Texte fourni
+---+
En mars, EDF ouvrira les vannes du lac de Guerlédan, entre Morbihan et Côtes-d’Armor. Il se videra lentement jusqu’à fin avril, livrant aux visiteurs ruines englouties, vasières… Un spectacle hors du commun. En 1985, lors d’un précédent assec, le Costarmoricain Jean-Luc Chevé avait pris plus de 200 photos en vue de la réalisation d’un docu-fiction. En voici une sélection, qui vous laisse imaginer ce que vous découvrirez au printemps.

Ni lingots, ni diamants à l’horizon. Mais que peut-il bien y avoir dans cette petite boite ? Jean-Luc Chevé semble détenir un trésor entre ses mains. À y regarder de plus près, ce ne sont que des diapositives. Mais pas n’importe lesquelles pour ce Costarmoricain d’Hémonstoir. Il a retrouvé plus de 200 clichés. Ceux pris lors du dernier assec du lac de Guerlédan à Mûr-de-Bretagne. C’était en 1985.
+---+
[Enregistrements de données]
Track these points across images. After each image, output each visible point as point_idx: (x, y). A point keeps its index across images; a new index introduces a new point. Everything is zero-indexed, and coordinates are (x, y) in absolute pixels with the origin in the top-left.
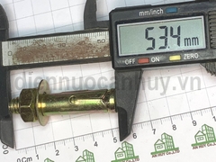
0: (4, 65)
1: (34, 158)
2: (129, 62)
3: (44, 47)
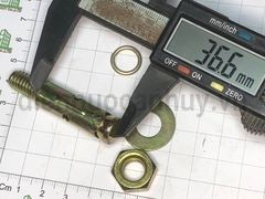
0: (80, 6)
1: (15, 189)
2: (170, 62)
3: (131, 13)
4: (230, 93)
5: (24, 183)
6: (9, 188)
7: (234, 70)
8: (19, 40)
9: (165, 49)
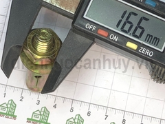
2: (90, 27)
4: (143, 50)
7: (143, 31)
9: (85, 16)
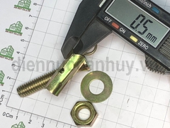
4: (141, 44)
5: (21, 115)
6: (11, 116)
7: (146, 30)
8: (27, 28)
9: (106, 11)
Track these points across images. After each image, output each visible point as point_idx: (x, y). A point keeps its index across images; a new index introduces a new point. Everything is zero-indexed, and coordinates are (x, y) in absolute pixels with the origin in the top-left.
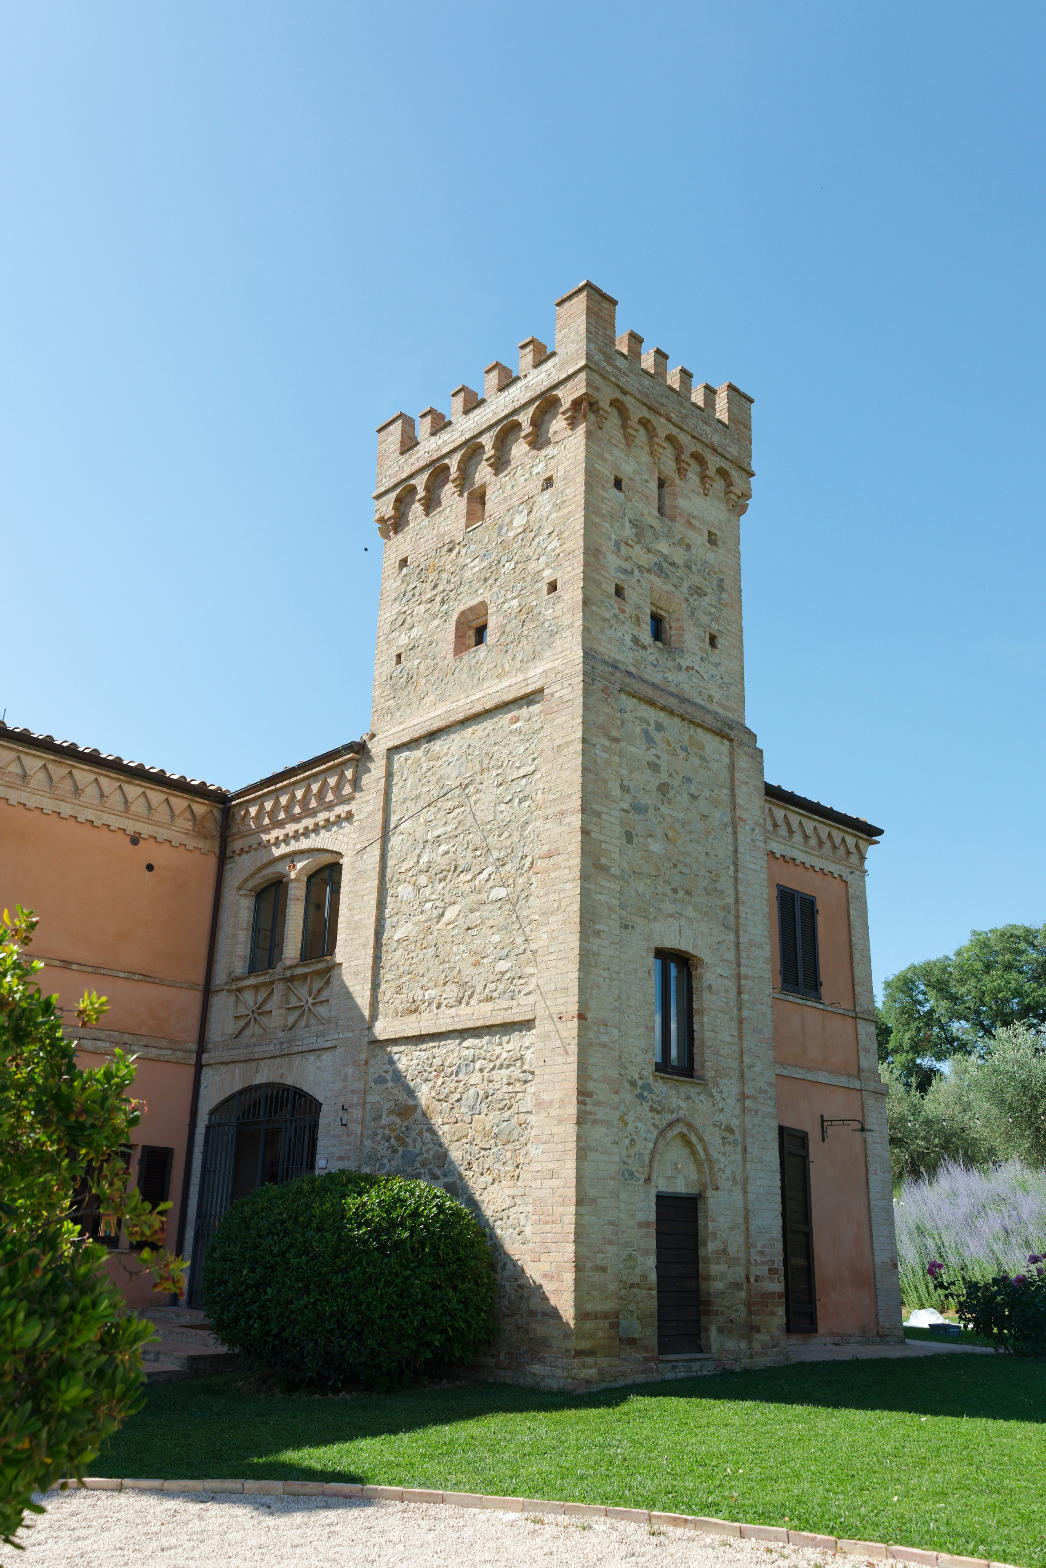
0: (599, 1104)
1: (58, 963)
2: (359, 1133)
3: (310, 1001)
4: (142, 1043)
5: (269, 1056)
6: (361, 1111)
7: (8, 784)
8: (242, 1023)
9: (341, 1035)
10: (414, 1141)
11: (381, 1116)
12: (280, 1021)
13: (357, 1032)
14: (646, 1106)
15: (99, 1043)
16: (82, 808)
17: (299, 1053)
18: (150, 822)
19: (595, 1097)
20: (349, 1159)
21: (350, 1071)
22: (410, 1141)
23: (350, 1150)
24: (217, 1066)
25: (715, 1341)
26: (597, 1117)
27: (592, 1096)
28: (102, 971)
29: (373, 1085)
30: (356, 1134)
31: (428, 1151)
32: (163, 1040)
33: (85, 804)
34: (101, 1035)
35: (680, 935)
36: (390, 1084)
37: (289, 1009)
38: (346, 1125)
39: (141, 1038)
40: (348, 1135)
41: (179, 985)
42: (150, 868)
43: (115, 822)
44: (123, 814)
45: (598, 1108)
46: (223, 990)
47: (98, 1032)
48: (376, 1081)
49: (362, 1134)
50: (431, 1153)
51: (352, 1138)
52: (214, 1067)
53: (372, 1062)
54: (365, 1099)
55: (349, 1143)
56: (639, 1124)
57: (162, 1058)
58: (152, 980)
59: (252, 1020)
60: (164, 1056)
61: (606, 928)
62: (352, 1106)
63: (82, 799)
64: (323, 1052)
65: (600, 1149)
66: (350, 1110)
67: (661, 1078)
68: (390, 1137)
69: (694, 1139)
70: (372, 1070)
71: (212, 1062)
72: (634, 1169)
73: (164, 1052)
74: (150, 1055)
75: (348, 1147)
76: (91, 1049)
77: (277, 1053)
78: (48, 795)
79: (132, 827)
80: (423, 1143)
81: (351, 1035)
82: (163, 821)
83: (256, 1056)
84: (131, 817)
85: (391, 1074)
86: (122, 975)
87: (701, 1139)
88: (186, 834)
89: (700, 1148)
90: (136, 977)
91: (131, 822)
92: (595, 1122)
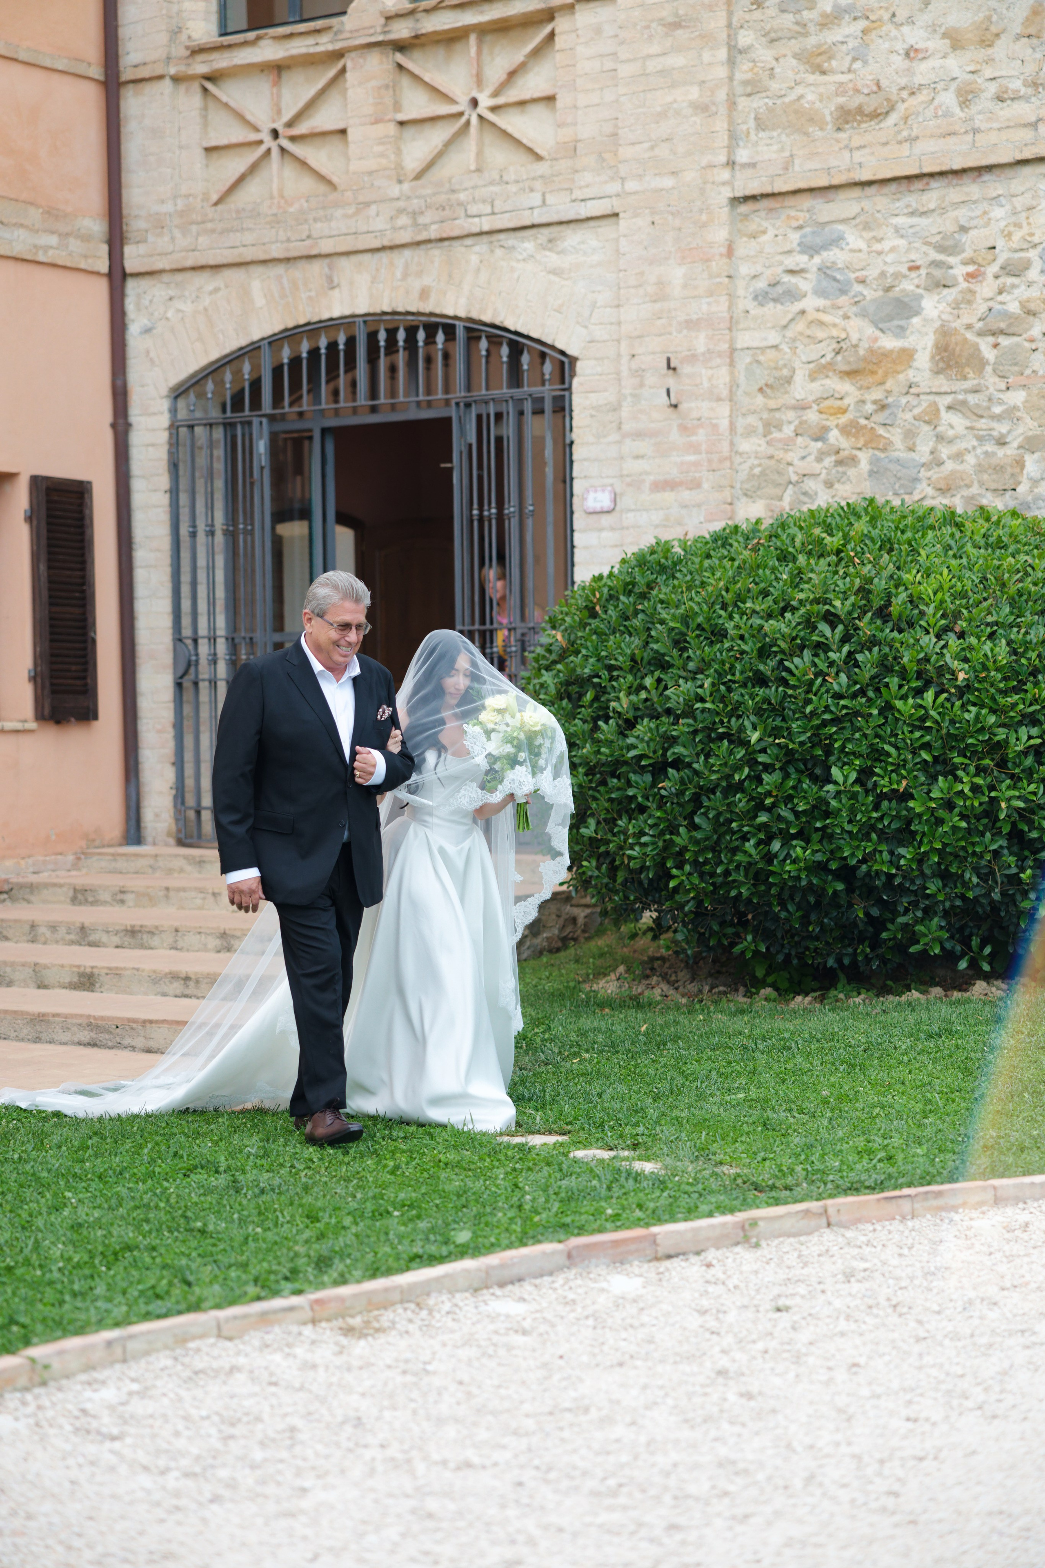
2: (724, 424)
3: (485, 101)
5: (377, 244)
6: (724, 371)
8: (237, 165)
9: (631, 185)
10: (910, 434)
11: (789, 380)
12: (382, 155)
13: (689, 176)
17: (481, 234)
20: (695, 485)
21: (677, 274)
22: (896, 436)
23: (696, 464)
24: (179, 277)
29: (750, 305)
30: (715, 426)
31: (958, 457)
36: (811, 303)
37: (402, 123)
38: (676, 406)
40: (684, 429)
46: (160, 77)
48: (761, 298)
49: (732, 427)
50: (971, 459)
51: (701, 436)
52: (166, 278)
53: (744, 247)
54: (732, 341)
55: (694, 448)
59: (275, 152)
62: (693, 358)
64: (567, 231)
66: (685, 369)
68: (826, 429)
70: (745, 269)
71: (159, 266)
75: (692, 458)
77: (405, 237)
80: (940, 438)
81: (668, 182)
83: (326, 246)
85: (812, 276)
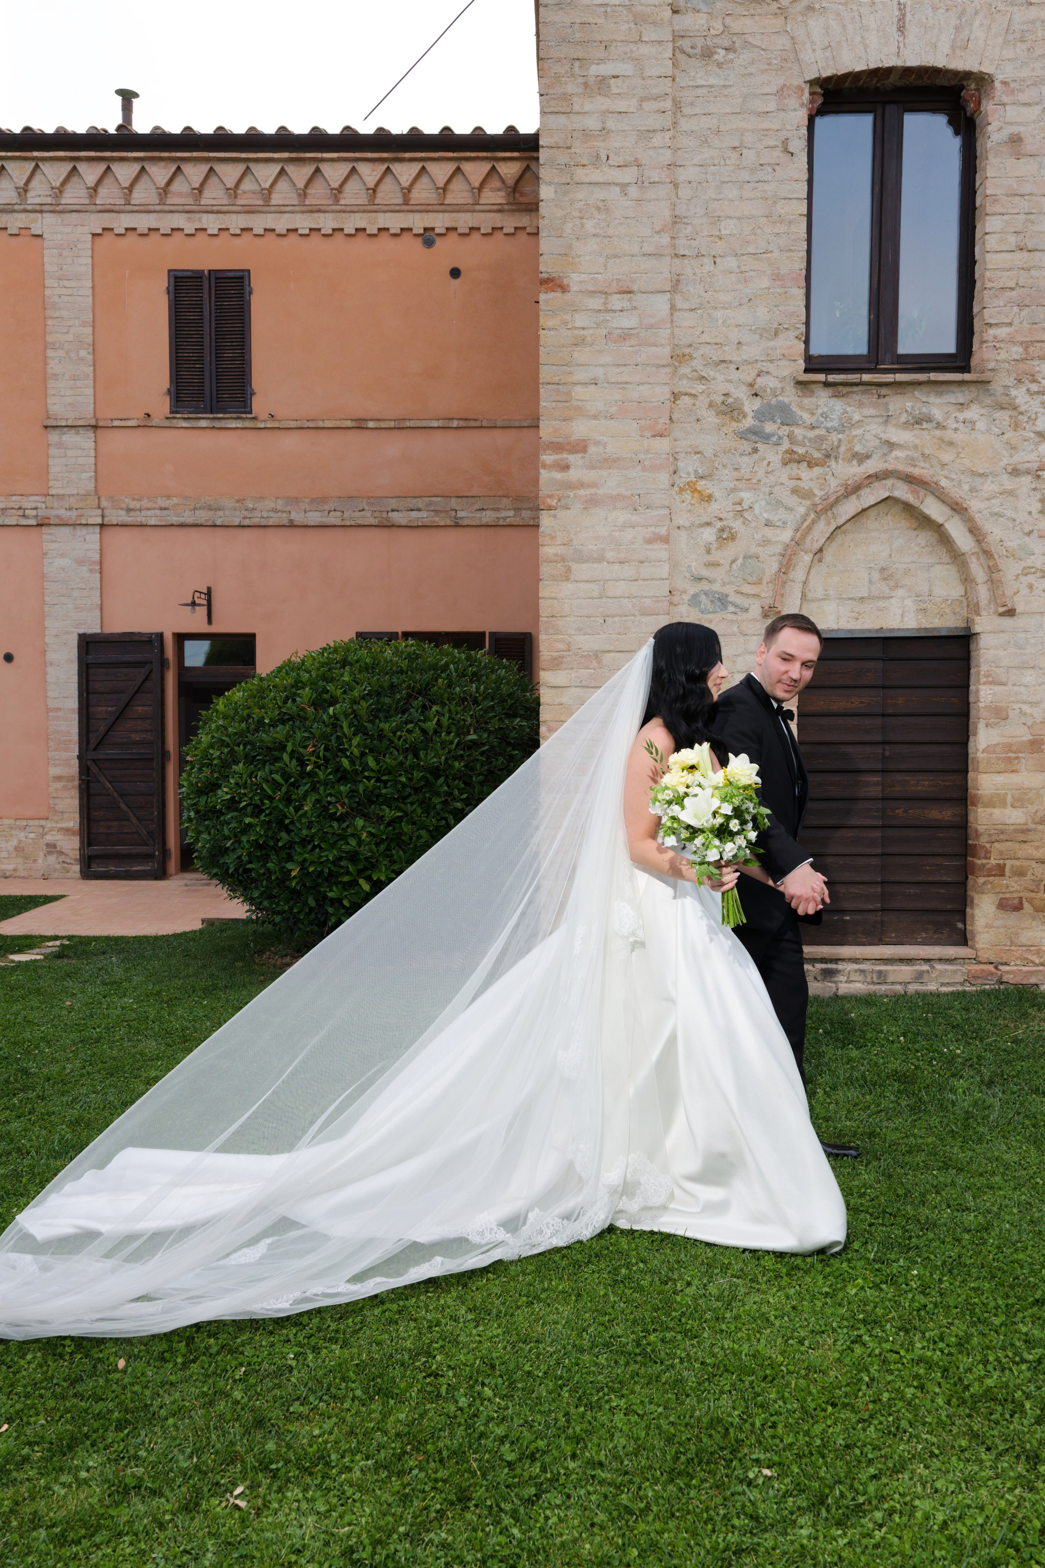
0: (609, 462)
1: (349, 424)
4: (477, 507)
7: (246, 208)
14: (773, 455)
15: (414, 514)
16: (347, 215)
18: (443, 208)
19: (592, 450)
25: (988, 926)
26: (600, 492)
27: (584, 450)
28: (408, 424)
32: (505, 500)
33: (348, 208)
34: (420, 503)
35: (901, 29)
39: (473, 500)
41: (517, 424)
42: (455, 273)
43: (395, 222)
44: (403, 208)
45: (604, 473)
47: (414, 501)
56: (747, 496)
57: (501, 523)
58: (478, 424)
60: (505, 518)
61: (626, 69)
63: (342, 202)
65: (610, 555)
67: (827, 384)
69: (933, 509)
72: (729, 590)
73: (504, 514)
74: (484, 521)
76: (404, 523)
78: (298, 208)
79: (418, 222)
82: (461, 201)
84: (414, 208)
86: (435, 424)
87: (958, 509)
88: (499, 211)
89: (956, 530)
90: (455, 424)
91: (417, 216)
92: (592, 502)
+---+
Consigne
D'après le texte fourni, combien de photos Jean-Luc Chevé a-t-il prises lors de l'assec du lac de Guerlédan en 1985 ?

Corrigé
Plus de 200 photos.